The site extends to some 12.43 hectares (30.7 acres) and is located to the south of the existing settlement.
This is a proposed residential development of up to a maximum of 189 dwellings, Local centre (Class A1 to A5 inclusive and D1) with maximum floor area of 1800sqm Gross Internal Area (GIA), Employment development (B1b, B1c, B2 and B8) with a maximum floor area of 3,700sqm GIA, Primary School, Public Open Space including new village green, children’s play area and allotments, Green infrastructure including ecological area, New vehicle and pedestrian site access points.
The application includes the implementation of a new section of highway and footway connecting Peter Destapleigh Way to the northern boundary of the site. The additional access has been designed so that it links into the former Stapeley Water Gardens site, thus providing an access for the western part of that site onto Peter Detapleigh Way. It therefore not only gives an alternative access option but it also provides the opportunity to connect the former Stapeley Water Gardens land directly to Peter Destapleigh Way.
The first public consultation was held. Following the feedback and suggestions put forward by the public, Muller made a number of significant alterations to their original plans, including provision of a new ‘Village Centre’, a primary school site, more play areas, sports, communal and recreational areas, providing a further 800sq.m of employment space suitable for independently owned/small/light business use limiting the height of properties to no more than two storey’s, and inclusion of allotment in phase 1.
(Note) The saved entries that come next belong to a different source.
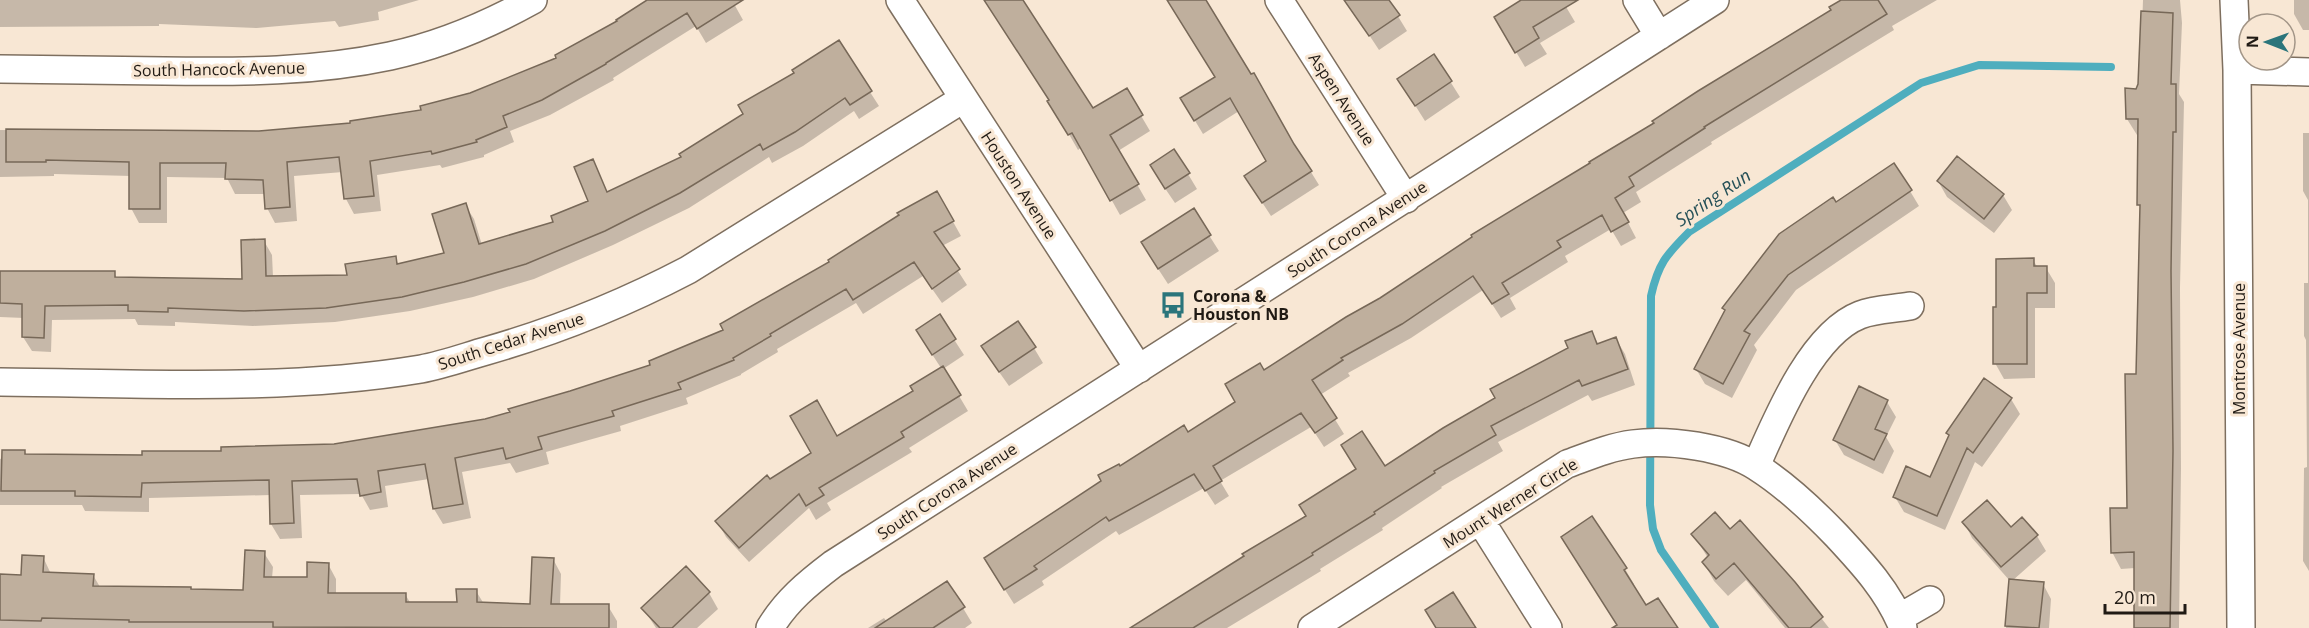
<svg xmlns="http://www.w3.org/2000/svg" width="2309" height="628" font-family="'Open Sans',sans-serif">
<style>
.shadow{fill:#0003}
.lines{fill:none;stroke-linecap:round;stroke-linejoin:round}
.stream{stroke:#4faebe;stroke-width:8}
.building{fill:#bfaf9d;stroke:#776858;stroke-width:1.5}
.minor-casing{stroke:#7e6f5f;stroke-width:30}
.minor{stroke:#fff;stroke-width:27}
.labels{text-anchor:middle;stroke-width:6;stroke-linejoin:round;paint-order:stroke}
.street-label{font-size:16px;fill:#201a14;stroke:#f8e7d4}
.poi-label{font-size:16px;font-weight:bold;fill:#201a14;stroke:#f8e7d4;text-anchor:start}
.water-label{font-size:18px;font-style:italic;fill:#255057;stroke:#f8e7d4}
</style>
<rect width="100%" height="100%" fill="#f8e7d4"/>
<path class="shadow" d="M0 0H419L378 12 379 20 339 27 335 21 257 28 159 24V26L0 27Z
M650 0H737L733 2 743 20 706 43 696 26 613 78 614 80 550 115 510 131 514 142 484 155V157L442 168 440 165 377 175 381 211 354 214 346 199 343 172 294 176 297 221 275 223 267 208 266 194H235L227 178 167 177V223H139L131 208V176L54 174V176L0 177V130L259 132 352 124 423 111 559 59Z
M985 0H1022L1093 111 1126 90 1150 131 1118 151 1146 200 1120 215 1082 147 1078 150 1050 101Z
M1168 0H1206V2L1319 185 1271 216 1254 190 1268 162 1239 111 1203 134 1182 99 1217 77Z
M1346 0H1388L1407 31 1379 50Z
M1524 0H1562L1575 22 1540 43 1547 54 1525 67 1496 18Z
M1844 0H1937L1892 26 1894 30 1711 142 1712 144 1636 192 1641 202 1623 213 1636 238 1621 246 1611 229 1565 256 1568 262 1510 298 1516 309 1501 318 1483 290 1411 338 1348 373 1350 376 1320 395 1344 434 1324 447 1311 427 1220 481 1229 496 1215 505 1204 488 1119 535 1116 531 1042 581 1044 585 1014 604 995 574 1120 468 1188 434 1237 402 1264 372 1833 10Z
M2143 0H2180L2182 23 2179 94 2184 102 2180 288 2181 469 2179 628H2135V568L2121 569 2112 552 2129 509 2137 376 2142 210 2139 205V135H2137L2127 119 2140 85Z
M2294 0H2309V30H2303L2294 14Z
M1434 56 1460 97 1425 121 1408 94Z
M870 92 879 106 859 119 854 111 803 146 772 163 769 157 689 208 613 245 534 279 473 297 410 311 335 322 253 326 175 322V326L138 325 135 319 52 320 51 352 32 351 23 337 24 318 0 317V272L114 273 117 278 244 280 264 241 272 255 273 277 348 276 395 258 399 265 446 255 465 205 474 219 482 245 555 223 590 201 592 161 608 194 683 157 745 115Z
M2303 133H2309V571L2303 561 2304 468 2307 467 2306 340 2304 336V283H2308V200L2303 191Z
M1188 174 1197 189 1175 203 1160 181Z
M1938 181 2003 195 2012 210 1994 233 1947 197Z
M1910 191 1919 206 1796 290 1754 345 1757 350 1732 398 1705 384 1696 369 1726 312 1836 204Z
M937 193 961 236 942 246 967 285 942 303 923 276 863 314 856 303 777 349 778 352 741 374V375L686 398 688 404 620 426 621 431 546 452 549 464 516 473 510 463 462 472 471 518 443 524 434 509 429 479 385 486 388 507 370 510 361 494 300 495 302 538 280 539 271 524V495L149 498V512L85 511 82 505H0V459L24 451 27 455 144 456 334 446 485 421 652 365 725 331Z
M1193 210 1219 251 1168 284 1151 258Z
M2033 260 2038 268H2046L2055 283V308H2035V378L2004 379 1995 363 1998 308Z
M939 316 964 355 943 369 968 411 909 448 912 452 827 503 831 510 816 520 809 508 749 562 726 537 717 521 770 481 836 437 915 391 941 368 926 345Z
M1592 333 1599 345 1616 339 1625 354 1635 385 1592 401 1588 395 1498 442 1503 451 1441 487 1442 488 1382 528 1383 530 1320 569 1321 571 1227 628H1135L1497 399Z
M1034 348 1043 363 1009 386 992 362Z
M1860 388 1887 402 1896 417 1886 437 1894 451 1883 474 1844 455 1835 440Z
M2011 399 2020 414 1982 467 1975 462 1945 530 1904 512 1895 497 1931 479 1950 437 1947 433Z
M1964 522 2011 529 2037 536 2046 551 2012 581 2043 584 2051 599 2049 628H2006L2010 581 1972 538Z
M1730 531 1794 583 1829 628H1785L1746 580 1728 596 1714 581 1704 563 1708 558 1693 534Z
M1571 552 1625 569 1634 584 1632 586 1646 607 1676 628H1620Z
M264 553 273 567 272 578 308 579 328 564 336 579V595L405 594 411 604H458L476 591 484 604 531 605 553 559 561 574 560 605 608 606 617 621V628H0V576H23L43 557 51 574 93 575 100 587 245 591Z
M686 568 709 593 718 609 697 628H656L643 608Z
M963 608 972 623 965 628H868L884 618 887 622Z"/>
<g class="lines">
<path class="stream" d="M1715 628 1661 550 1653 529 1650 505 1651 296C1658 264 1666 255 1689 232L1921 83 1979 65 2111 67"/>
</g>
<path class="building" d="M647 0H743L697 29 687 13 606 63V64L542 100 503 116 507 127 476 140 477 142 432 154 431 151 370 161 374 196 344 199 339 157 287 162 290 207 265 209 263 180 225 179 226 163H160V209H129V162L46 160V162H6V129L259 131 350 123V121L421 110 420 106 470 93 556 58 555 55 617 21 616 20Z
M984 0H1023L1093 108 1127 88 1143 115 1110 135 1139 184 1110 201 1072 133 1068 135 1047 101 1049 100Z
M1167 0H1206L1251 74 1254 73 1294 144 1312 171 1262 203 1244 176 1266 161 1230 98 1194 121 1180 98 1215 77Z
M1344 0H1389L1400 15 1369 36Z
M1521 0H1578L1533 27 1539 38 1515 53 1494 17Z
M1841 0H1878L1887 14 1704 127 1705 128 1629 177 1634 186 1615 198 1629 222 1611 232 1602 215 1557 241 1561 247 1502 283 1509 294 1492 304 1473 276 1402 324 1341 358 1343 360 1312 380 1337 418 1315 433 1301 413 1213 466 1222 481 1205 491 1194 474 1109 521 1106 517 1034 566 1037 569 1004 590 984 558 1101 481 1098 475 1119 464 1120 466 1184 425 1188 432 1235 402 1225 384 1260 363 1264 370 1346 317 1380 298 1472 237 1471 235 1590 163 1589 162 1654 123 1652 121 1698 91 1831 10 1829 7Z
M2141 11 2173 13 2171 84H2176V132H2173L2171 271 2173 451 2170 628H2134V552L2111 553 2110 508H2127L2125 374H2136L2140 205H2137L2138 119H2126L2125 88 2136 89 2138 84Z
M839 40 872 91 850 105 845 98 795 132 763 150 760 144 680 193 605 231 526 264 464 282 402 297 326 308 244 311 168 308V312L128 311V305L45 306 44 338 22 337V304L0 303V271H115V277L242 279 241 240 265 239 266 276 347 275 345 264 396 256 397 264 444 253 432 214 466 203 479 244 553 222 551 216 588 201 574 167 593 159 607 192 681 157 679 154 743 114 738 105 794 73 792 70Z
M1434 54 1452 81 1415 106 1397 79Z
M1174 149 1190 173 1165 189 1150 165Z
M1957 156 2004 194 1984 219 1937 181Z
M1894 163 1912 190 1788 275 1744 331 1750 334 1723 384 1694 369 1725 310 1722 308 1779 234 1833 197 1836 202Z
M937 191 954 221 934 232 960 269 932 289 914 262 853 300 846 289 770 334 771 336 733 358 734 360 678 383 681 389 612 411 614 416 538 437 542 449 506 459 503 448 455 458 463 504 433 509 425 464 378 471 381 492 360 496 357 479 292 481 294 523 270 524 269 480 142 483 141 497 75 496V491H1L2 450H25V454L142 455V451H221V447L334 444 485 419 510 412 508 409 570 391 650 365 649 361 723 330 720 324 829 262 828 260 899 215 897 213Z
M1194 208 1211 235 1158 269 1141 242Z
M2034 258V266H2047V293H2027V364H1993V307H1996V259Z
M940 314 956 339 932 355 916 330Z
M1018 321 1036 347 999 372 981 346Z
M1592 331 1597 344 1616 337 1628 369 1582 386 1579 380 1491 426 1496 435 1434 471 1435 473 1374 512 1375 514 1312 553 1313 555 1193 628H1130L1244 556 1242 554 1306 516 1299 505 1356 469 1341 445 1362 431 1385 466 1443 428 1495 398 1490 389 1568 348 1565 341Z
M943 366 961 395 901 432 904 437 819 488 824 495 806 506 799 494 739 548 715 521 767 475 770 479 811 453 790 416 817 400 837 436 913 391 910 386Z
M1984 378 2012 398 1973 453 1967 448 1937 516 1893 497 1906 466 1930 477 1949 435 1946 433Z
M1859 386 1888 400 1875 429 1887 434 1874 460 1833 440Z
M1987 500 2011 527 2022 517 2038 535 2001 567 1962 522Z
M1715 512 1730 529 1740 520 1795 582 1823 617 1810 628H1789L1734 563 1716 579 1702 562 1709 555 1691 534Z
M1592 516 1627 568 1624 570 1646 605 1658 598 1678 628H1612L1617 625 1561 537Z
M245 550 265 551 264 577H307V562L329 563 328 593H406V602H457L456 589H477V602L530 604 532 557 554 558 551 604H609V628L273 627V622H129V620L42 618 41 621 0 620V574L21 575 22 555 44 556 43 572 94 574 93 586 191 587V589L243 590Z
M686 566 710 592 672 628H660L641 608Z
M2009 579 2044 582 2039 628 2005 626Z
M947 581 965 607 933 628H875Z
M1453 592 1476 628H1436L1425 610Z"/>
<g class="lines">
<defs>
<path id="minor" d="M900 0 1139 369
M1279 0 1406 199
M1637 0 1659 36
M2234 0 2237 70 2241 628
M0 69C55 70 109 70 164 71 240 72 315 72 390 56 441 45 488 25 533 0
M2237 70 2309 72
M0 382C140 383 282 392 421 369 443 365 465 357 486 351 556 331 623 304 688 270L963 99
M1756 466C1776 421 1811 334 1860 315 1875 309 1894 309 1910 306
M1480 520 1548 628
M1899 618 1930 600
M770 628C786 601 808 583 833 564L1715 0
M1312 628 1567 464C1589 456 1610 447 1633 444 1668 439 1727 447 1757 467 1787 486 1813 511 1837 536 1863 564 1889 592 1903 628"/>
</defs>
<use href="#minor" class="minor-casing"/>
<use href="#minor" class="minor"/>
</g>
<defs>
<symbol id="bus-bare" viewBox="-9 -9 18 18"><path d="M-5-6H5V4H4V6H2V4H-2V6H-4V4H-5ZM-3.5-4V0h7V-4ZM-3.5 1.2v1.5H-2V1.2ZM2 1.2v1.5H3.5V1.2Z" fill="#2b757b" stroke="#f8e7d4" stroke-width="2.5" paint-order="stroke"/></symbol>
</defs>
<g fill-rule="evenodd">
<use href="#bus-bare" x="1154" y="286" width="38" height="38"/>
</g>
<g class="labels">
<g class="street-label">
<text transform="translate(219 69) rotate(-1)" y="6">South Hancock Avenue</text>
<text transform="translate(1342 99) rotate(57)" y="6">Aspen Avenue</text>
<text transform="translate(1019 185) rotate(57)" y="6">Houston Avenue</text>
<text transform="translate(1357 229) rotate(-33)" y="6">South Corona Avenue</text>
<text transform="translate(511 341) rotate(-18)" y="6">South Cedar Avenue</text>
<text transform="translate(2239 349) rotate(-90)" y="6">Montrose Avenue</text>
<text transform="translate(947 491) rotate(-33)" y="6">South Corona Avenue</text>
<text transform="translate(1510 503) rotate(-32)" y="6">Mount Werner Circle</text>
</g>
<g class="poi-label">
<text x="1193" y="302">Corona &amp;<tspan x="1193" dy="18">Houston NB</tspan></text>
</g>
<g class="water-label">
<text transform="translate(1713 198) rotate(-34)" y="6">Spring Run</text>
</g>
</g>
<g transform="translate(2267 42) rotate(271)"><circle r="28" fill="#f8e7d4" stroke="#a29587" stroke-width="1.5"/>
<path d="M0-4.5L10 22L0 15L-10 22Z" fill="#2b757b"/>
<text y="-9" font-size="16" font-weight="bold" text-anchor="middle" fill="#201a14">N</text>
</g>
<path d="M2105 604v9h80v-9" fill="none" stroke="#201a14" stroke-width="3"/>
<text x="2114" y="604" font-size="18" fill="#201a14" stroke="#f8e7d4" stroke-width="4.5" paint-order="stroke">20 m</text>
</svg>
During July 2012 Muller undertook a comprehensive programme of public consultation and this was followed during 2012 and 2013 with revised applications including two appeals which were subsequently dismissed in 2015.
In 2015 Muller submitted a High Court Challenge on the basis that they Secretary of State’s decision was unlawful. A consent order was then issued, quashing the Secretary of State’s decisions and following a number of delays, the Secretary of State dismissed both appeals again.
Muller went on to submit their second High Court Challenge in 2016. Permission to challenge was refused but subsequently granted.
In March 2017, the Secretary of State’s decision to refuse plans submitted by Muller for 189 homes in Nantwich was quashed for the second time and a Consent Order was issued. 60% of Muller’s costs were ordered to be paid.
Muller then received notification, in August 2017, that the Secretary of State wanted to re-open the inquiry and in February 2018 it went back to enquiry.
Muller is currently awaiting the inspector’s recommendations to the Secretary of State. The council are stating that they have already got their five year supply; Muller is disputing that.